[SUPPLIED MATERIAL]:
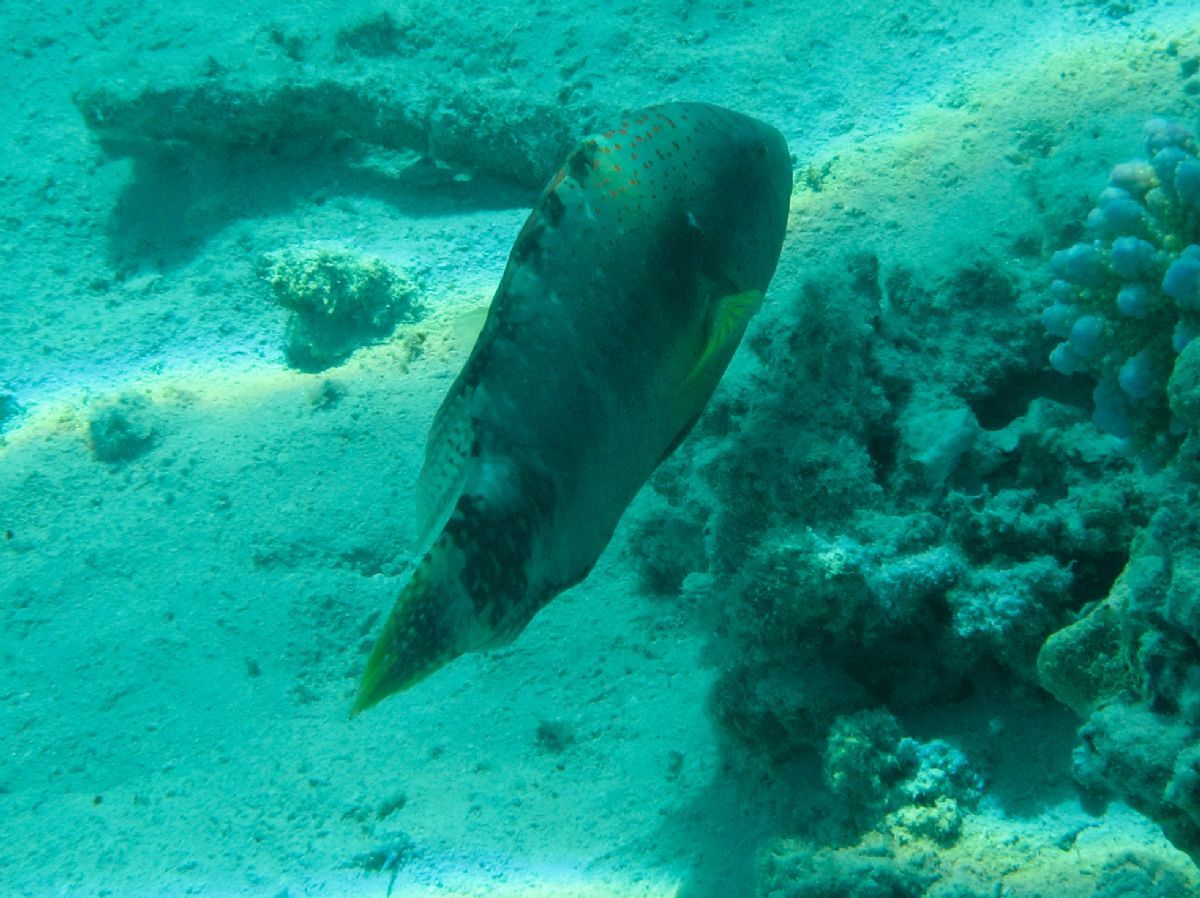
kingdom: Animalia
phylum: Chordata
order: Perciformes
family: Labridae
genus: Cheilinus
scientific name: Cheilinus abudjubbe
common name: Abudjubbe’s splendor wrasse
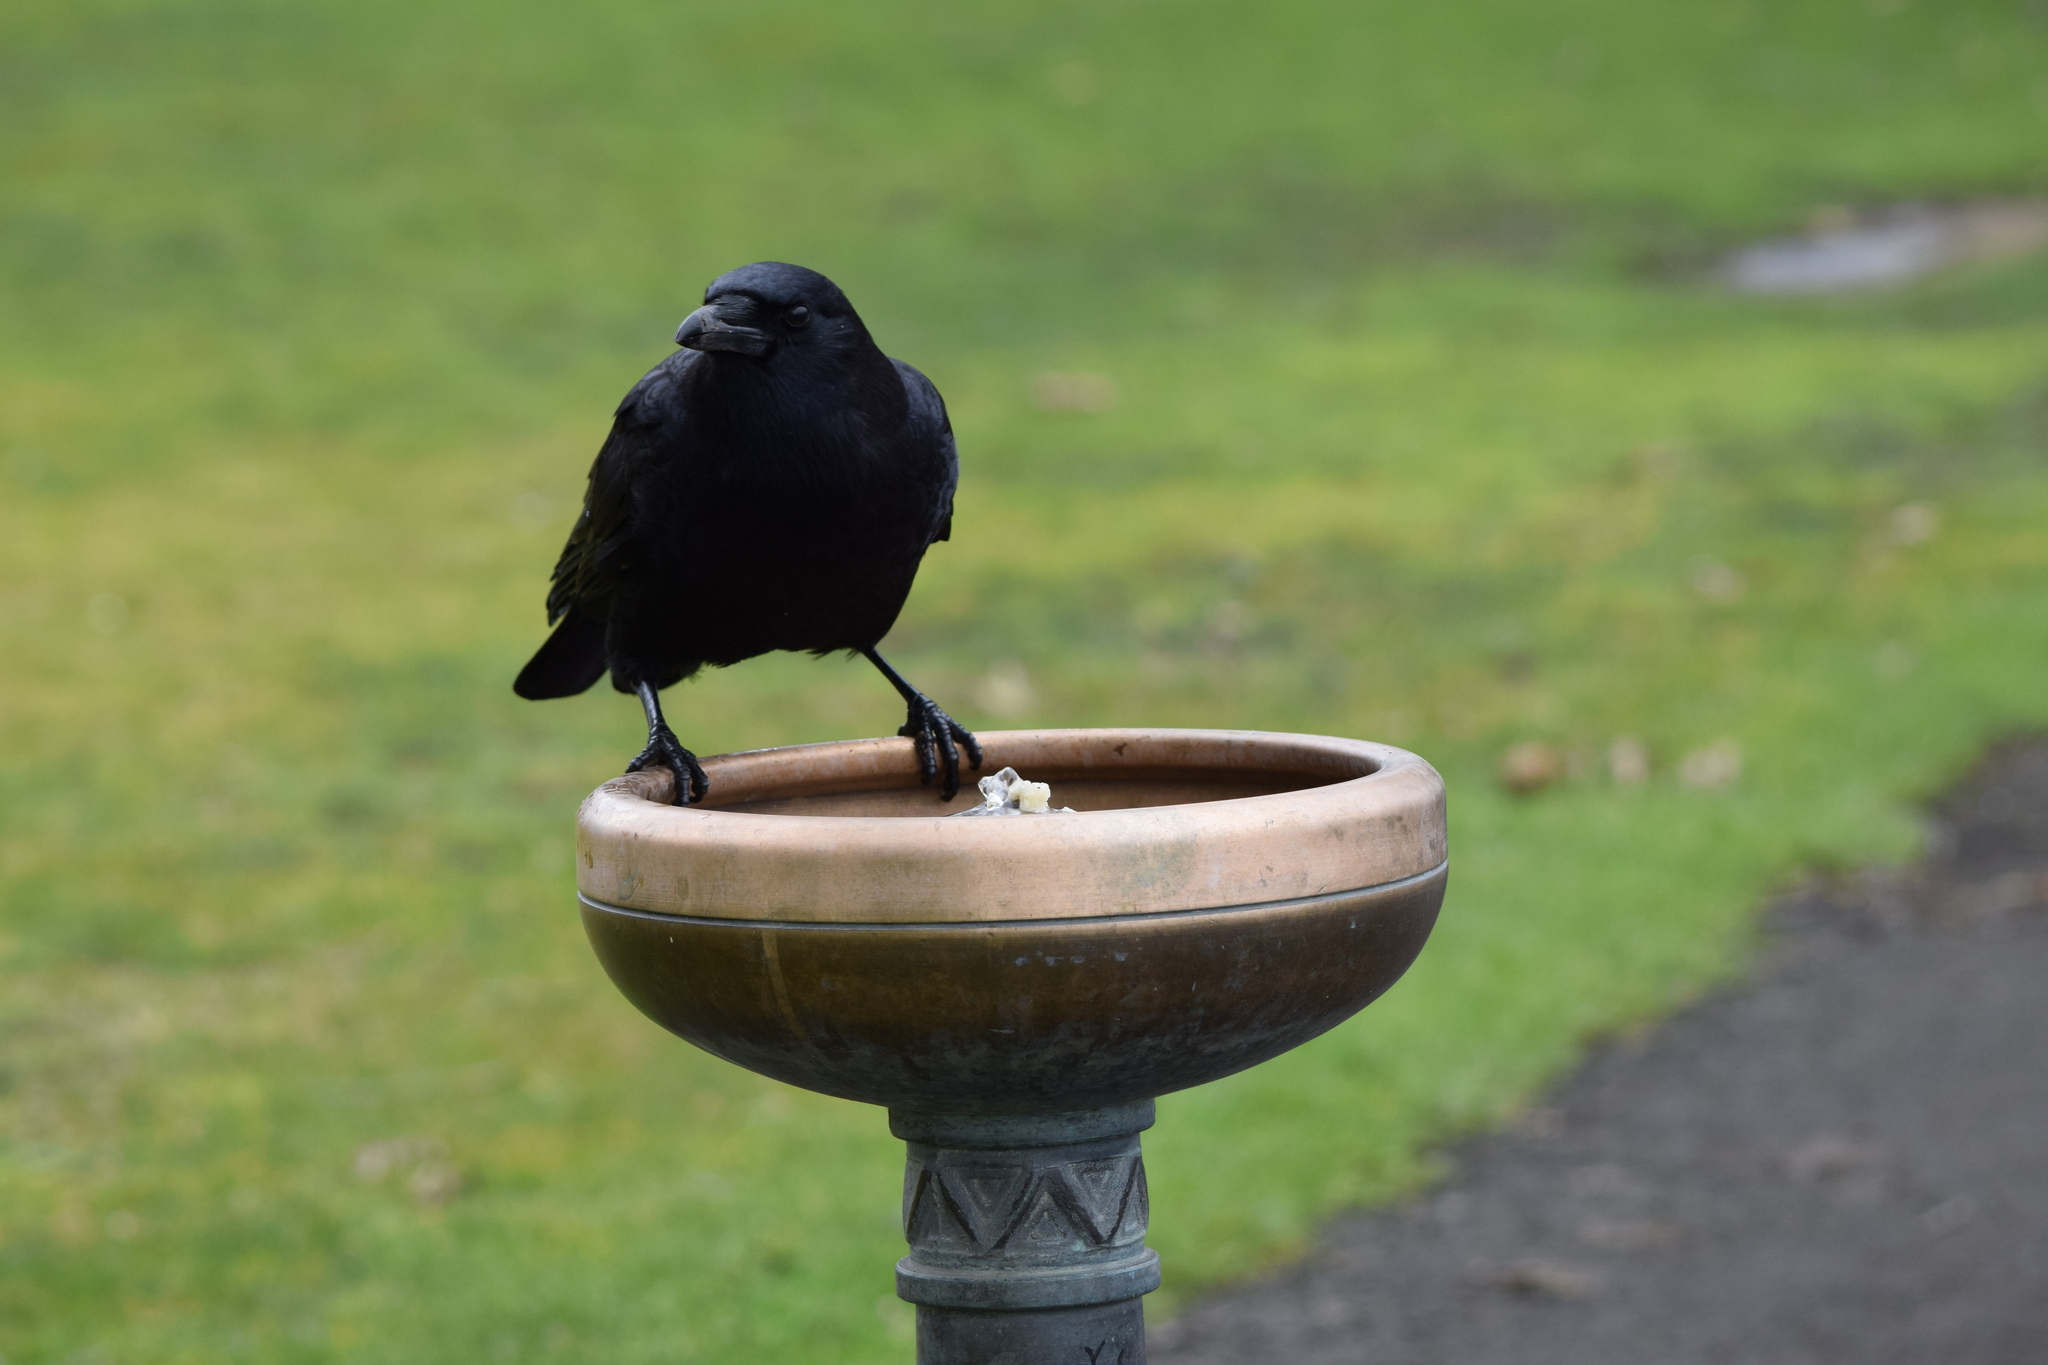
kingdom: Animalia
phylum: Chordata
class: Aves
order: Passeriformes
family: Corvidae
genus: Corvus
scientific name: Corvus brachyrhynchos
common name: American crow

[THE REQUEST]:
Render every text line in the records above as a JSON list of strings, with one string per line and no entries for blank lines. Leave the pictures out.

[FULL OUTPUT]:
[
  "kingdom: Animalia",
  "phylum: Chordata",
  "order: Perciformes",
  "family: Labridae",
  "genus: Cheilinus",
  "scientific name: Cheilinus abudjubbe",
  "common name: Abudjubbe’s splendor wrasse",
  "kingdom: Animalia",
  "phylum: Chordata",
  "class: Aves",
  "order: Passeriformes",
  "family: Corvidae",
  "genus: Corvus",
  "scientific name: Corvus brachyrhynchos",
  "common name: American crow"
]